====== Extract to read ======
SAN FRANCISCO (KPIX 5) -- Scientists met at an ocean summit in San Francisco Thursday morning to discuss the effects of climate change on marine habitats in the region.

Their discussions may shed some light on why so many gray whales have been dying in San Francisco Bay lately.

The fifth annual Ocean Climate Summit didn't address whales directly, but if one point was made at the conference, it is that everything is connected and being affected by the waters getting warmer.

Dr. Cynthia Catton, who works for the California Department of Fish and Wildlife, told a shocked audience that 90 percent of the kelp north of SF Bay has already disappeared.

"You know, 10 years ago it seemed like climate change was maybe a bit abstract and we were thinking about, 'How would we respond to this?' Now we have very tangible examples," unfortunately, Dr. Catton said.

One of those examples is what's happening to the gray whales. Seven have died inside San Francisco Bay since March, most from malnutrition. Mary Jane Schramm with the Greater Farallones National Marine Sactuary says it's not a good sign that they're coming into the bay at all.

"For a lot of them it's an act of desperation," said Schramm. "They're desperate for food."

Gray whales normally only eat during the three months they spend in the Arctic. They feed on tiny creatures in the mud which are dependent on algae growing on the bottom of the floating ice cap.

"Now, since the polar ice cap has shrunk so much, that has eliminated the Gray Whale's food supply," Schramm told KPIX 5. "They don't have enough energy reserves to make it alive back to their feeding grounds."

So they are literally starving before they can get home. Something similar happened in 1999-2000 when nearly a third of the world's gray whales died.

Those numbers have rebounded and the population is up again, but Schramm says as the ice melts and the food supply dwindles, it could lead to the beginning of another die-off.

"Now we know to expect them periodically, but it doesn't make it any less heartbreaking to see it," Schramm said.  "It may just be a reality that we live with."

The gray whale population is fairly healthy currently at about 21,000 in total.  But researchers say that this year, half of the whales reaching breeding grounds in Mexico appear to be undernourished.

The news is bleak, but scientists at the summit say it's important not to give up hope. Because when people give up hope, they give up trying. And scientists say there's a lot of work to do to keep things from getting worse.
====== Given information ======
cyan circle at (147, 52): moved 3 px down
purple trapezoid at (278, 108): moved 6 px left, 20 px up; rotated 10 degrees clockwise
======
Work instruction 1:
Set down the part of the gray whale article above that runs from "Gray whales normally" down to "gray whales died.".
Work instruction 2:
List every number in the gray whale article that is written in digits, leaving out the station name KPIX 5.
Work instruction 3:
Translate this sentence from the gray whale article into Spanish: "Gray whales normally only eat during the three months they spend in the Arctic."

Expected output 1:
Gray whales normally only eat during the three months they spend in the Arctic. They feed on tiny creatures in the mud which are dependent on algae growing on the bottom of the floating ice cap.

"Now, since the polar ice cap has shrunk so much, that has eliminated the Gray Whale's food supply," Schramm told KPIX 5. "They don't have enough energy reserves to make it alive back to their feeding grounds."

So they are literally starving before they can get home. Something similar happened in 1999-2000 when nearly a third of the world's gray whales died.

Expected output 2:
- 90 (percent)
- 10 (years ago)
- 1999-2000
- 21,000

Expected output 3:
Las ballenas grises normalmente solo comen durante los tres meses que pasan en el Ártico.